Keasyikan mengajarkan ritual dan dalil-dalil membawa anak-anak menjadi hanya sekadar tahu “tentang agama”. Akibatnya ketika ia sudah dewasa tidak bisa membumikan nilai-nilai agama itu. Ini ironis. Yang terjadi adalah fanatisme kepada ajaran agama, dan bukan fanatisme menjalankan dan membumikan nilai-nilai agama. Padahal suku-suku primitif yang tidak tersentuh agama-agama besar, demikian taat menjalankan aturan adat karena ia diajarkan sejak awal apa artinya merawat alam semesta ini.

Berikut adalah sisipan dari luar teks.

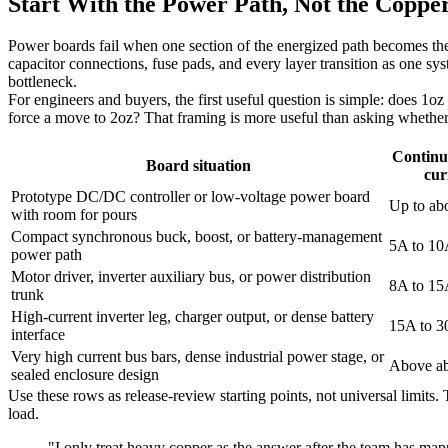
Start With the Power Path, Not the Coppe
Power boards fail when one section of the energized path becomes ther
capacitor connections, fuse pads, and every layer transition as one sys
bottleneck.
For engineers and buyers, the first useful question is simple: does 1oz
force a move to 2oz? That framing is more useful than asking whether he
Continu
Board situation
cur
Prototype DC/DC controller or low-voltage power board
Up to ab
with room for pours
Compact synchronous buck, boost, or battery-management
5A to 1
power path
Motor driver, inverter auxiliary bus, or power distribution
8A to 1
trunk
High-current inverter leg, charger output, or dense battery
15A to 
interface
Very high current bus bars, dense industrial power stage, or
Above a
sealed enclosure design
Use these rows as release-review starting points, not universal limits
load.
"I only treat heavy copper as the answer after the team has mapp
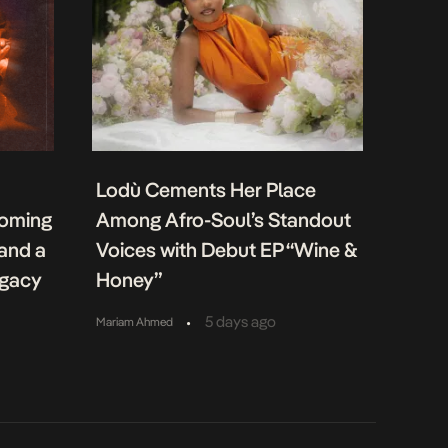
Lodù Cements Her Place
coming
Among Afro-Soul’s Standout
 and a
Voices with Debut EP “Wine &
egacy
Honey”
•
5 days ago
Mariam Ahmed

Banyak ustadz atau kiai yang mengenalkan Tuhan kepada anak didiknya dengan cara yang tidak benar. Allah SWT digambarkan sosok yang kejam, suka menghukum, dan ancaman-ancaman neraka lainnya. Awas lho kalau melanggar hukum Allah, maka akan diseterika punggungmu di neraka kelak. Ini bukan kata saya lho, tapi kata Allah di Qur`an, demikian khotbah yang sering kita dengar. Bukan hal ini tidak penting, namun ini adalah soal pendekatan yang pas.

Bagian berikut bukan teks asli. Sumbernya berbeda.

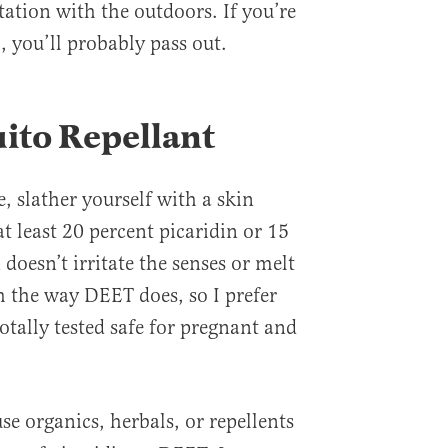
tation with the outdoors. If you’re
l, you’ll probably pass out.
ito Repellant
e, slather yourself with a skin
at least 20 percent picaridin or 15
doesn’t irritate the senses or melt
sh the way DEET does, so I prefer
totally tested safe for pregnant and
se organics, herbals, or repellents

Banyak pemuka agama yang hebat ilmu agamanya, namun minim pengalaman spiritualitasnya atau minim pengetahuan umum lainnya. Sebaliknya banyak ilmuwan-saintis yang hebat pengetahuan keilmuannya, namun minim pengalaman spiritualitas dan pengetahuan tentang agama.
Padahal kunci penting keberagamaan adalah “kesalehan sosial”. Istilah ini merujuk kepada peminggiran “egoisme” para agamawan untuk “masuk surga sendirian”. Ia tidak hanya sibuk berzikir dan menjalankan ritual agama, mengurung diri di tempat ibadah, namun bersedia turun memeriksa denyut nadi masyarakat di sekitarnya. Ia tidak terjebak bahwa ritual agama adalah “tiket” ke surga, namun ia sadar bahwa sebenarnya agama diturunkan untuk kebaikan di dunia, dan perkara surga itu “hanya risiko” dari amal manusia di dunia.
Dalam term yang lebih luas, mestinya kesalehan pribadi itu harus diimbangi dengan kesalehan sosial dan kesalehan profesional. Inilah yang disebut kesalehan kaffah. Sudah saatnya pemuka-pemuka agama kultural, menggerakkan umatnya untuk menjalani kehidupan di dunia ini melalui kesadaran beragama yang telah ia ajarkan secara formal.
Alhamdulillah, acara GS kali ini menunjukkan bahwa model maiyah-an seperti ini adalah bentuk yang paling sesuai untuk mencerahkan semua pihak, karena dalam acara ini tidak ada guru dan murid, tidak ada kiai dan umat, dst, namun yang ada hanyalah mitra dialog sejajar yang sama-sama mencari Allah dan Rasulullah.
Buktinya, meski keempat penanya tadi bukan orang ahli agama, bahkan ragu tentang Islam, toh Allah “mengangkat” mereka menjadi pemantik yang melahirkan “ilmu dan pemahaman” dahsyat tentang Tuhan dan Ketuhanan.